Stored records:
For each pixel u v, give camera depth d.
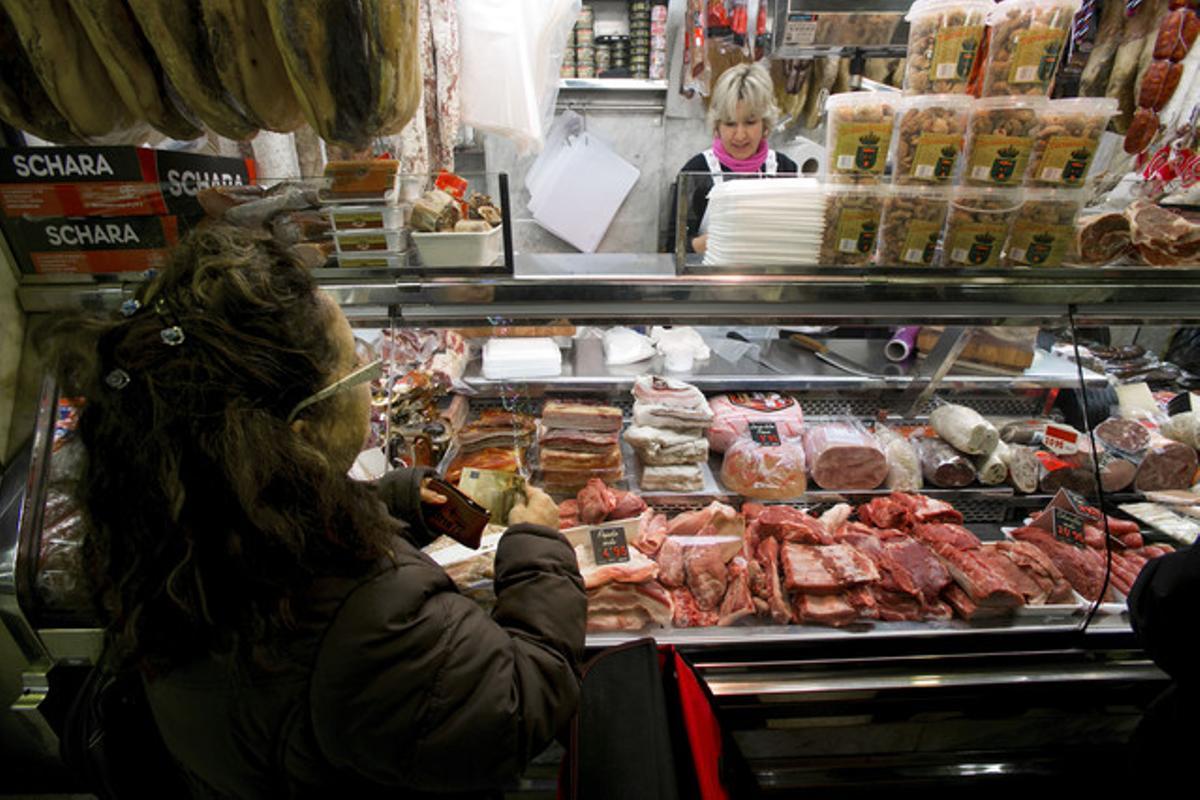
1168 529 1.78
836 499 1.92
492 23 2.06
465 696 0.81
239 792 0.85
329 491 0.76
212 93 1.28
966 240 1.46
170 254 0.79
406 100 1.27
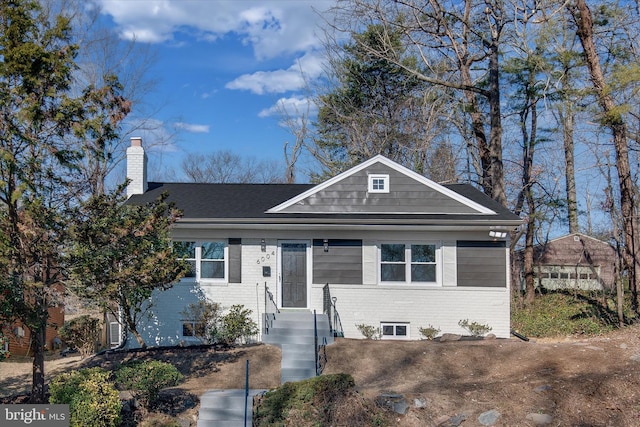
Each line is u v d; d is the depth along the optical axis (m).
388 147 32.81
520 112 25.11
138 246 11.14
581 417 9.79
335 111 33.44
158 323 16.20
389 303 16.33
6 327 10.66
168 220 12.20
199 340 16.06
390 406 10.55
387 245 16.53
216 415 10.74
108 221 10.81
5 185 9.80
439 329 16.17
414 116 31.83
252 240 16.42
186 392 11.80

DIRECTIONS FOR THIS TASK:
Your task is to reproduce exactly the lines that begin with the one containing "6 327 10.66" and continue to the end of the data, both ends included.

WRITTEN SOLUTION:
6 327 10.66
168 220 12.20
199 340 16.06
390 406 10.55
387 245 16.53
216 415 10.74
108 221 10.81
5 185 9.80
439 329 16.17
414 116 31.83
252 240 16.42
186 392 11.80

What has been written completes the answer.